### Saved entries
++++++++++++++++++++

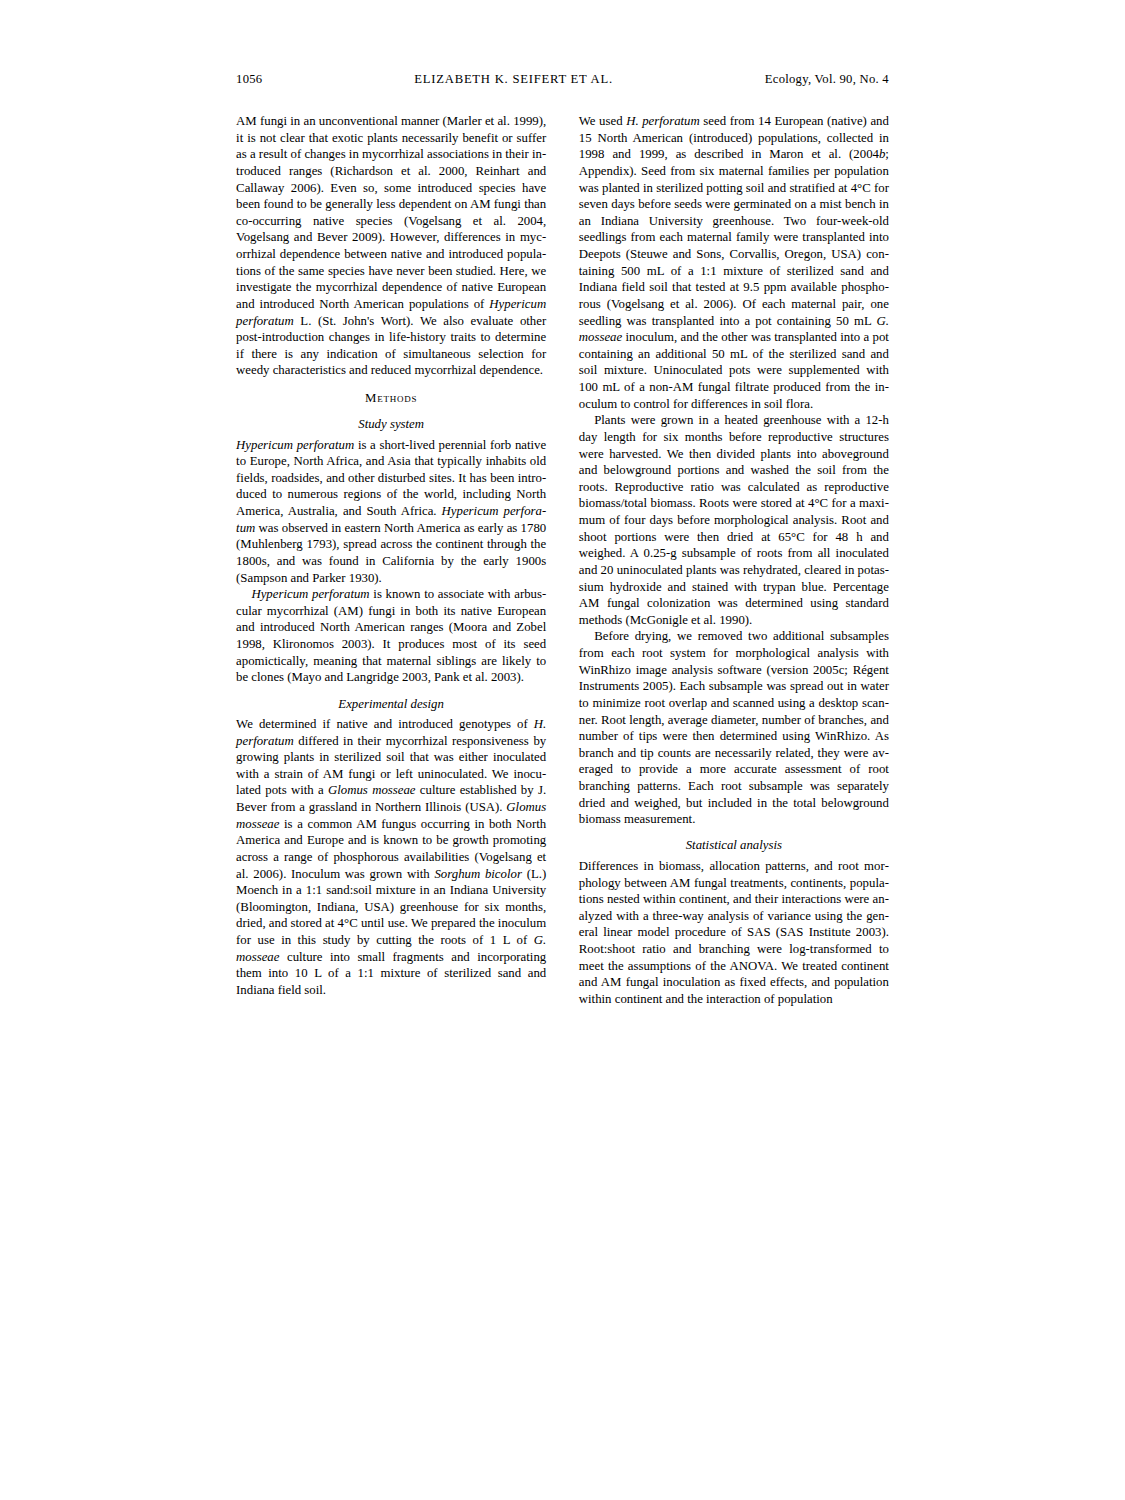1056 Elizabeth K. Seifert et al. Ecology, Vol. 90, No. 4
AM fungi in an unconventional manner (Marler et al. 1999), it is not clear that exotic plants necessarily benefit or suffer as a result of changes in mycorrhizal associations in their introduced ranges (Richardson et al. 2000, Reinhart and Callaway 2006). Even so, some introduced species have been found to be generally less dependent on AM fungi than co-occurring native species (Vogelsang et al. 2004, Vogelsang and Bever 2009). However, differences in mycorrhizal dependence between native and introduced populations of the same species have never been studied. Here, we investigate the mycorrhizal dependence of native European and introduced North American populations of Hypericum perforatum L. (St. John's Wort). We also evaluate other post-introduction changes in life-history traits to determine if there is any indication of simultaneous selection for weedy characteristics and reduced mycorrhizal dependence.
Methods
Study system
Hypericum perforatum is a short-lived perennial forb native to Europe, North Africa, and Asia that typically inhabits old fields, roadsides, and other disturbed sites. It has been introduced to numerous regions of the world, including North America, Australia, and South Africa. Hypericum perforatum was observed in eastern North America as early as 1780 (Muhlenberg 1793), spread across the continent through the 1800s, and was found in California by the early 1900s (Sampson and Parker 1930).
Hypericum perforatum is known to associate with arbuscular mycorrhizal (AM) fungi in both its native European and introduced North American ranges (Moora and Zobel 1998, Klironomos 2003). It produces most of its seed apomictically, meaning that maternal siblings are likely to be clones (Mayo and Langridge 2003, Pank et al. 2003).
Experimental design
We determined if native and introduced genotypes of H. perforatum differed in their mycorrhizal responsiveness by growing plants in sterilized soil that was either inoculated with a strain of AM fungi or left uninoculated. We inoculated pots with a Glomus mosseae culture established by J. Bever from a grassland in Northern Illinois (USA). Glomus mosseae is a common AM fungus occurring in both North America and Europe and is known to be growth promoting across a range of phosphorous availabilities (Vogelsang et al. 2006). Inoculum was grown with Sorghum bicolor (L.) Moench in a 1:1 sand:soil mixture in an Indiana University (Bloomington, Indiana, USA) greenhouse for six months, dried, and stored at 4°C until use. We prepared the inoculum for use in this study by cutting the roots of 1 L of G. mosseae culture into small fragments and incorporating them into 10 L of a 1:1 mixture of sterilized sand and Indiana field soil.
We used H. perforatum seed from 14 European (native) and 15 North American (introduced) populations, collected in 1998 and 1999, as described in Maron et al. (2004b; Appendix). Seed from six maternal families per population was planted in sterilized potting soil and stratified at 4°C for seven days before seeds were germinated on a mist bench in an Indiana University greenhouse. Two four-week-old seedlings from each maternal family were transplanted into Deepots (Steuwe and Sons, Corvallis, Oregon, USA) containing 500 mL of a 1:1 mixture of sterilized sand and Indiana field soil that tested at 9.5 ppm available phosphorous (Vogelsang et al. 2006). Of each maternal pair, one seedling was transplanted into a pot containing 50 mL G. mosseae inoculum, and the other was transplanted into a pot containing an additional 50 mL of the sterilized sand and soil mixture. Uninoculated pots were supplemented with 100 mL of a non-AM fungal filtrate produced from the inoculum to control for differences in soil flora.
Plants were grown in a heated greenhouse with a 12-h day length for six months before reproductive structures were harvested. We then divided plants into aboveground and belowground portions and washed the soil from the roots. Reproductive ratio was calculated as reproductive biomass/total biomass. Roots were stored at 4°C for a maximum of four days before morphological analysis. Root and shoot portions were then dried at 65°C for 48 h and weighed. A 0.25-g subsample of roots from all inoculated and 20 uninoculated plants was rehydrated, cleared in potassium hydroxide and stained with trypan blue. Percentage AM fungal colonization was determined using standard methods (McGonigle et al. 1990).
Before drying, we removed two additional subsamples from each root system for morphological analysis with WinRhizo image analysis software (version 2005c; Régent Instruments 2005). Each subsample was spread out in water to minimize root overlap and scanned using a desktop scanner. Root length, average diameter, number of branches, and number of tips were then determined using WinRhizo. As branch and tip counts are necessarily related, they were averaged to provide a more accurate assessment of root branching patterns. Each root subsample was separately dried and weighed, but included in the total belowground biomass measurement.
Statistical analysis
Differences in biomass, allocation patterns, and root morphology between AM fungal treatments, continents, populations nested within continent, and their interactions were analyzed with a three-way analysis of variance using the general linear model procedure of SAS (SAS Institute 2003). Root:shoot ratio and branching were log-transformed to meet the assumptions of the ANOVA. We treated continent and AM fungal inoculation as fixed effects, and population within continent and the interaction of population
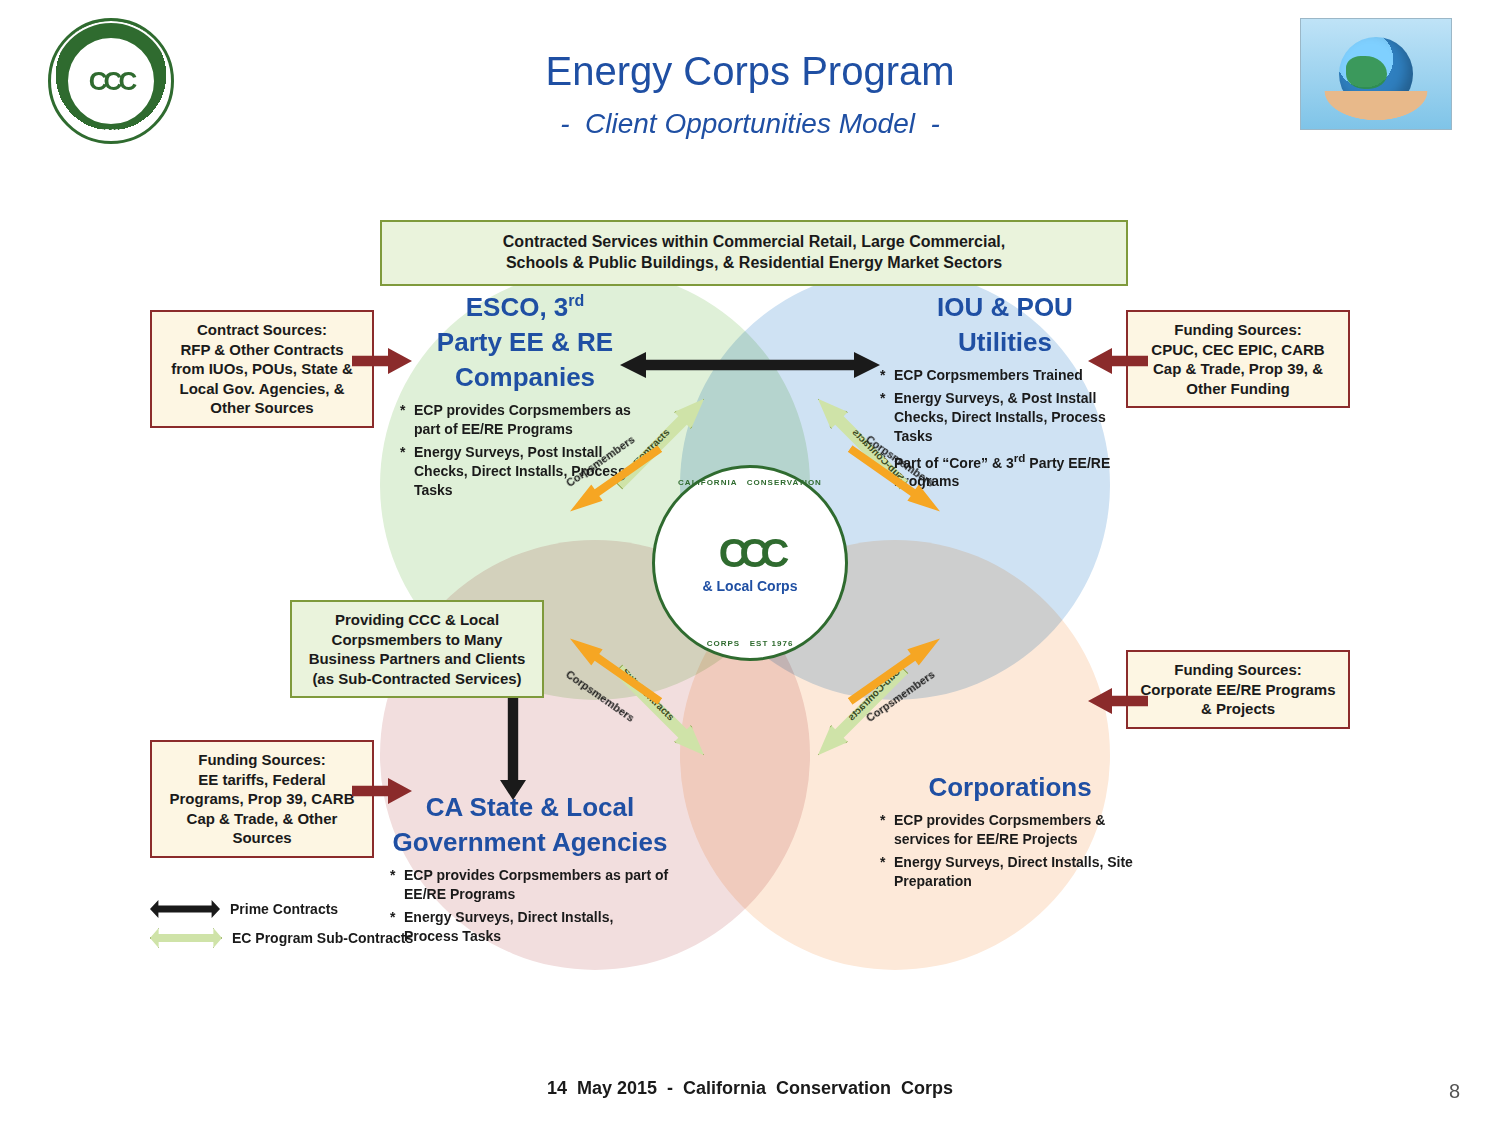CCC
EST 1976
Energy Corps Program
- Client Opportunities Model -
Contracted Services within Commercial Retail, Large Commercial,
Schools & Public Buildings, & Residential Energy Market Sectors
CALIFORNIA CONSERVATION
CCC
& Local Corps
CORPS EST 1976
ESCO, 3rd
Party EE & RE
Companies
ECP provides Corpsmembers as part of EE/RE Programs
Energy Surveys, Post Install Checks, Direct Installs, Process Tasks
IOU & POU
Utilities
ECP Corpsmembers Trained
Energy Surveys, & Post Install Checks, Direct Installs, Process Tasks
Part of “Core” & 3rd Party EE/RE Programs
CA State & Local
Government Agencies
ECP provides Corpsmembers as part of EE/RE Programs
Energy Surveys, Direct Installs, Process Tasks
Corporations
ECP provides Corpsmembers & services for EE/RE Projects
Energy Surveys, Direct Installs, Site Preparation
Contract Sources:
RFP & Other Contracts from IUOs, POUs, State & Local Gov. Agencies, & Other Sources
Funding Sources:
CPUC, CEC EPIC, CARB Cap & Trade, Prop 39, & Other Funding
Providing CCC & Local Corpsmembers to Many Business Partners and Clients
(as Sub-Contracted Services)
Funding Sources:
Corporate EE/RE Programs
& Projects
Funding Sources:
EE tariffs, Federal Programs, Prop 39, CARB Cap & Trade, & Other Sources
Prime Contracts
Prime Contracts
Sub-Contracts
Sub-Contracts
Sub-Contracts
Sub-Contracts
Corpsmembers
Corpsmembers
Corpsmembers
Corpsmembers
Prime Contracts
EC Program Sub-Contracts
14 May 2015 - California Conservation Corps
8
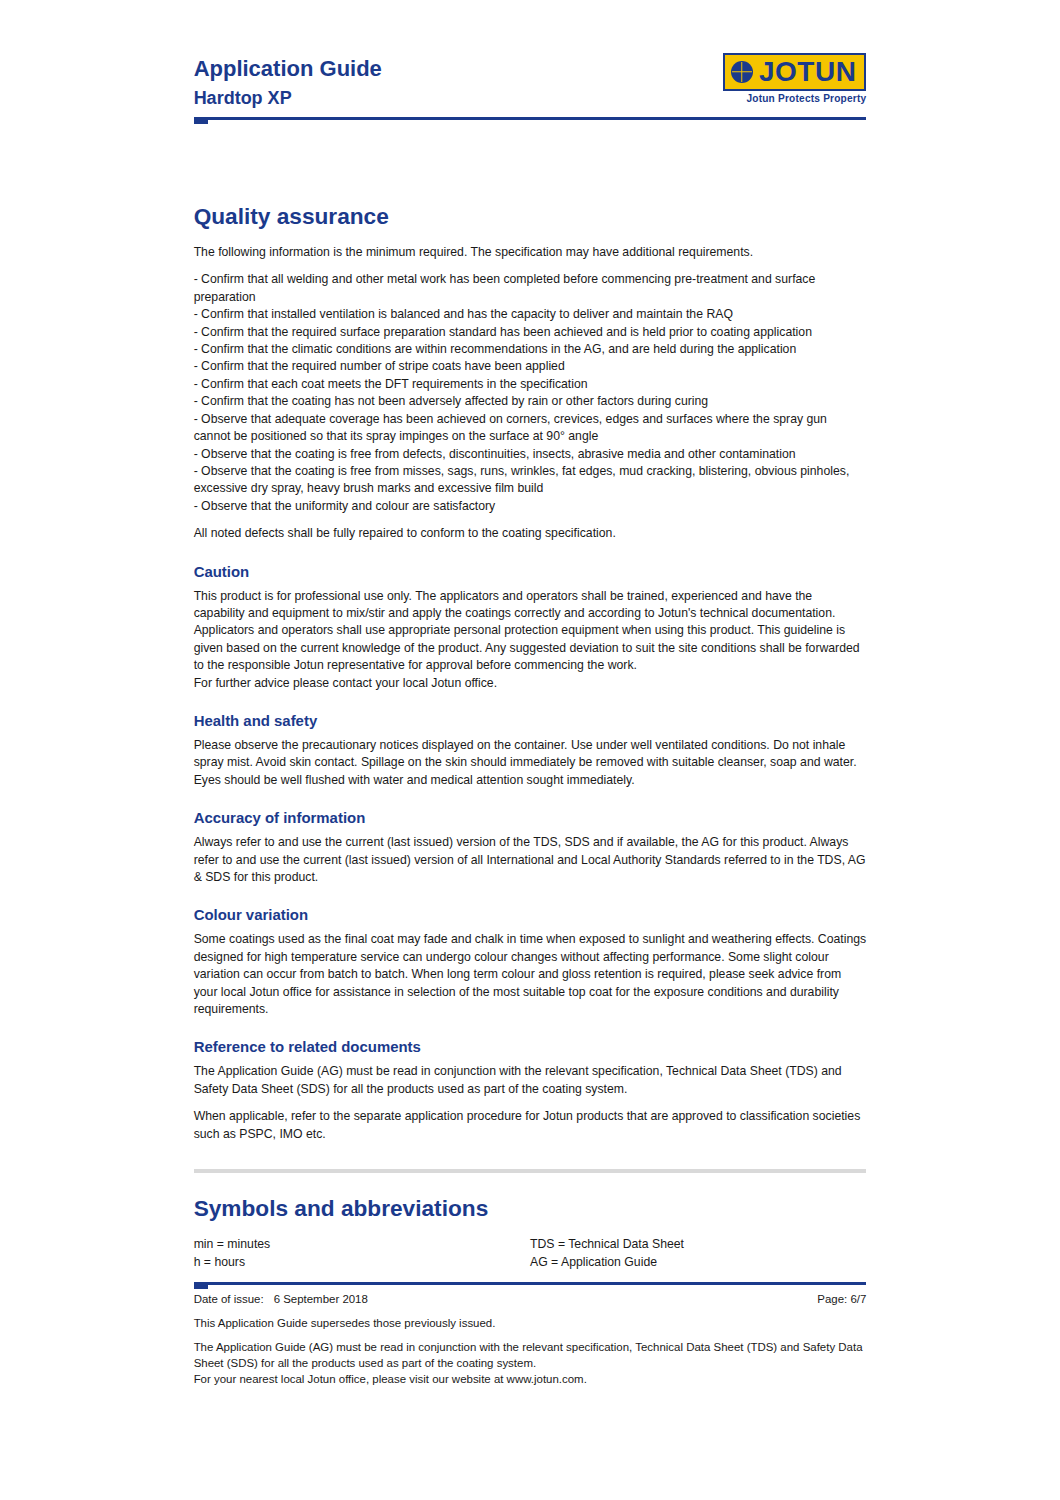Application Guide
Hardtop XP
JOTUN
Jotun Protects Property
Quality assurance
The following information is the minimum required. The specification may have additional requirements.
- Confirm that all welding and other metal work has been completed before commencing pre-treatment and surface preparation
- Confirm that installed ventilation is balanced and has the capacity to deliver and maintain the RAQ
- Confirm that the required surface preparation standard has been achieved and is held prior to coating application
- Confirm that the climatic conditions are within recommendations in the AG, and are held during the application
- Confirm that the required number of stripe coats have been applied
- Confirm that each coat meets the DFT requirements in the specification
- Confirm that the coating has not been adversely affected by rain or other factors during curing
- Observe that adequate coverage has been achieved on corners, crevices, edges and surfaces where the spray gun cannot be positioned so that its spray impinges on the surface at 90° angle
- Observe that the coating is free from defects, discontinuities, insects, abrasive media and other contamination
- Observe that the coating is free from misses, sags, runs, wrinkles, fat edges, mud cracking, blistering, obvious pinholes, excessive dry spray, heavy brush marks and excessive film build
- Observe that the uniformity and colour are satisfactory
All noted defects shall be fully repaired to conform to the coating specification.
Caution
This product is for professional use only. The applicators and operators shall be trained, experienced and have the capability and equipment to mix/stir and apply the coatings correctly and according to Jotun's technical documentation. Applicators and operators shall use appropriate personal protection equipment when using this product. This guideline is given based on the current knowledge of the product. Any suggested deviation to suit the site conditions shall be forwarded to the responsible Jotun representative for approval before commencing the work.
For further advice please contact your local Jotun office.
Health and safety
Please observe the precautionary notices displayed on the container. Use under well ventilated conditions. Do not inhale spray mist. Avoid skin contact. Spillage on the skin should immediately be removed with suitable cleanser, soap and water. Eyes should be well flushed with water and medical attention sought immediately.
Accuracy of information
Always refer to and use the current (last issued) version of the TDS, SDS and if available, the AG for this product. Always refer to and use the current (last issued) version of all International and Local Authority Standards referred to in the TDS, AG & SDS for this product.
Colour variation
Some coatings used as the final coat may fade and chalk in time when exposed to sunlight and weathering effects. Coatings designed for high temperature service can undergo colour changes without affecting performance. Some slight colour variation can occur from batch to batch. When long term colour and gloss retention is required, please seek advice from your local Jotun office for assistance in selection of the most suitable top coat for the exposure conditions and durability requirements.
Reference to related documents
The Application Guide (AG) must be read in conjunction with the relevant specification, Technical Data Sheet (TDS) and Safety Data Sheet (SDS) for all the products used as part of the coating system.
When applicable, refer to the separate application procedure for Jotun products that are approved to classification societies such as PSPC, IMO etc.
Symbols and abbreviations
| min = minutes | TDS = Technical Data Sheet |
| h = hours | AG = Application Guide |
Date of issue: 6 September 2018
Page: 6/7
This Application Guide supersedes those previously issued.
The Application Guide (AG) must be read in conjunction with the relevant specification, Technical Data Sheet (TDS) and Safety Data Sheet (SDS) for all the products used as part of the coating system.
For your nearest local Jotun office, please visit our website at www.jotun.com.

++++++++++++++++++++

### Task to carry out
Copy every line above in which the string "defects" shows up.

### Problem solution
- Observe that the coating is free from defects, discontinuities, insects, abrasive media and other contamination
All noted defects shall be fully repaired to conform to the coating specification.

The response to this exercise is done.